Vegetables & Fruit : Apples, Arugula, Beans, Beets, Broccoli, Cabbage, Endive, Fennel, Flower Bouquets, Flower Starts, Flowers – cut, Frisee, Garlic, Herbs, Leeks, Lettuce, Nursery Plants, Onions – bunching, Pears, Plums, Potatoes, Pumpkins, Radicchio, Rhubarb, Spinach, Vegetable Starts, Winter Squash, Zucchini
How to Purchase
Direct: Fridays, GGFMA’s Farmers’ Market, Mill Valley; Saturdays, CUESA’s Ferry Building Farmers’ Market, San Francisco; Sundays, Green Gulch Farm, 11:15am following public lecture (see www.sfzc.org for more information)

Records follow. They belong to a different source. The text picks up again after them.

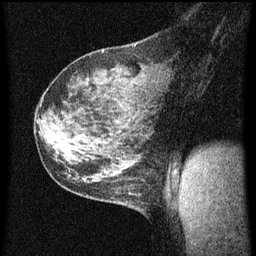
Breast MRI (dynamic contrast-enhanced), one sagittal slice; dynamic contrast-enhanced series, image 2 of 3 at this slice position (ordered by acquisition); 1.5 T; TE 4.2 ms, TR 8 ms; 2 mm slice thickness; 256 × 256 image matrix, field of view 180 × 180 mm. Patient: female, 35 years.
Annotated regions visible in this slice (semi-automatically segmented with operator editing):
- analysis volume of interest (the breast-tissue region the enhancement analysis was run in; not a lesion): bounding box [x1, y1, x2, y2] px = [106, 182, 149, 215]
- tumour enhancement mask (voxels above the 70 % enhancement threshold inside the analysis volume of interest): [128, 190, 141, 195]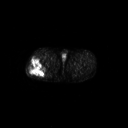
FDG PET of an extremity soft-tissue mass (from a PET/CT study), one axial slice. Slice 256 of 267 in the series (ordered by position). 3.27 mm slice thickness. 128 × 128 image matrix. Patient: male, 43 years. Case-level facts recorded for this patient, not image findings: histological type: poorly differentiated synovial sarcoma; grade: high; site of the primary tumour: right buttock.
Outlined on this slice (expert contour drawn on MRI and transferred to this co-registered scan by the dataset authors):
- gross tumour volume including surrounding oedema: bounding box [x1, y1, x2, y2] px = [28, 57, 47, 77]
- gross tumour volume (mass): [28, 57, 47, 77]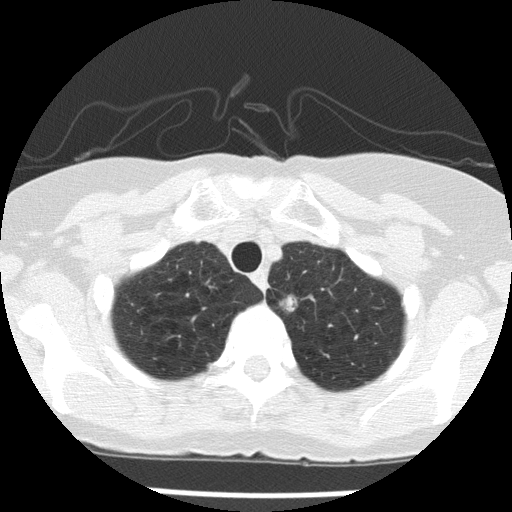
Low-dose screening chest CT, axial slice; baseline screening round; lung window (W 1500 / L -600 HU); 2 mm slice thickness; lung (sharp) reconstruction kernel (FC51); 120 kVp; slice 20 of 143 in the series. Female participant, aged 74 years at enrolment. Former smoker at enrolment.
Expert-annotated lung lesion, bounding box <271,289,307,317> (left, top, right, bottom; pixels). The screening reader recorded 2 non-calcified nodules or masses ≥4 mm on this exam (left lower lobe, left upper lobe); which of them this box marks is not recorded. Participant outcome: lung cancer diagnosed 81 days after this screen — adenocarcinoma, NOS, left upper lobe, poorly differentiated (G3), stage IA (AJCC 6th edition), 24 mm at pathology.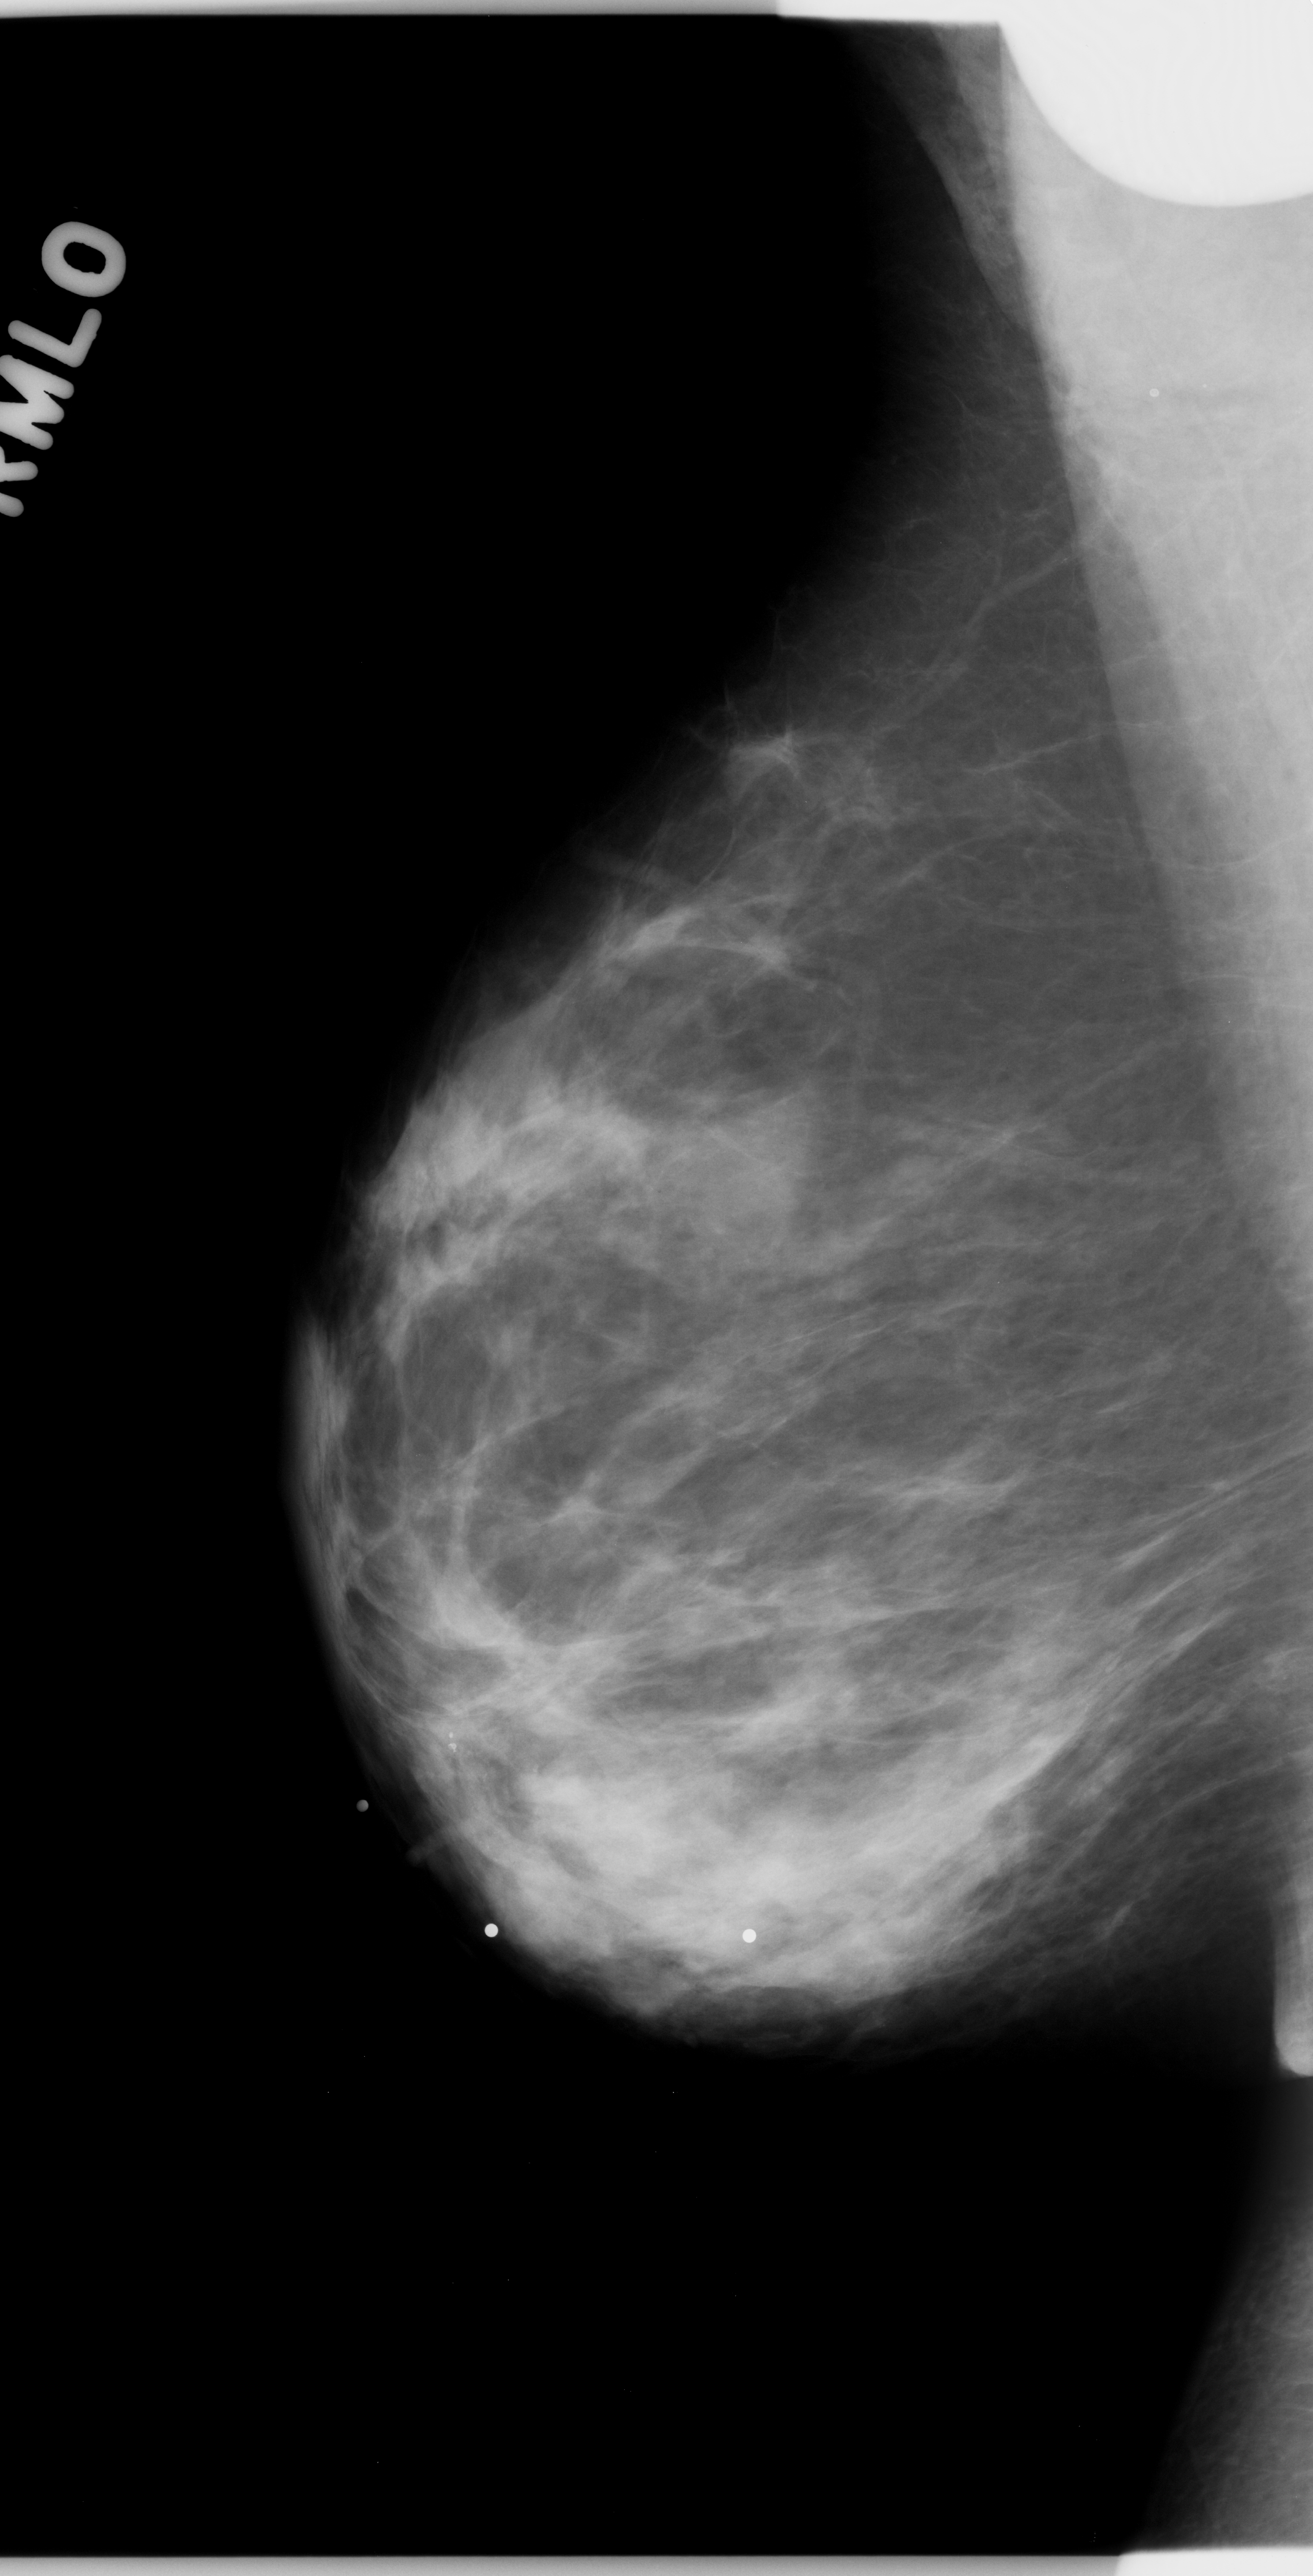
Mammogram (digitized film). Right breast. MLO view. 1313 × 2576 image matrix.
Expert-marked regions of interest on this film, with their recorded descriptors:
- mass, shape oval, margins obscured; BI-RADS assessment category 4; pathology result (as recorded, not read from the image): malignant: bounding box <480,1832,603,1956> (left, top, right, bottom; pixels)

Restaurants and Retail Locations: Aziza, Boulette’s Larder, Greens, Rainbow Grocery, the Pelican Inn
Green Gulch Farm is a five-acre agricultural oasis located at the Green Dragon Temple in Muir Beach. Since all the farmhands are practicing Buddhists, a typical day here starts with the crew gathering at 5am to meditate. After breakfast and a short break, they’re off to the fields by 8:30 and soon thereafter, the rumbling purr of the tractor and the sweet smell of biodiesel fill the air. Depending on the season, between four and twelve people will be in the fields each day and one of them is sure to be Farm Manager Sarajane Synder. Farmed organically since 1972 and certified organic since 1985, this carefully-tended land produces an abundance of lettuces, potatoes, chard and green garlic. About half of what is grown here is sold at the San Francisco Ferry Plaza Farmers Market, and the other half is divided between Greens Restaurant in San Francisco, Rainbow Grocery, and the 50-100 meals they serve each day at Green Gulch. Eventually, all of the kitchen scraps from the practice center, plus much of those from Greens Restaurant, return to the farm and are made into compost, where they will be reborn as next year’s crop.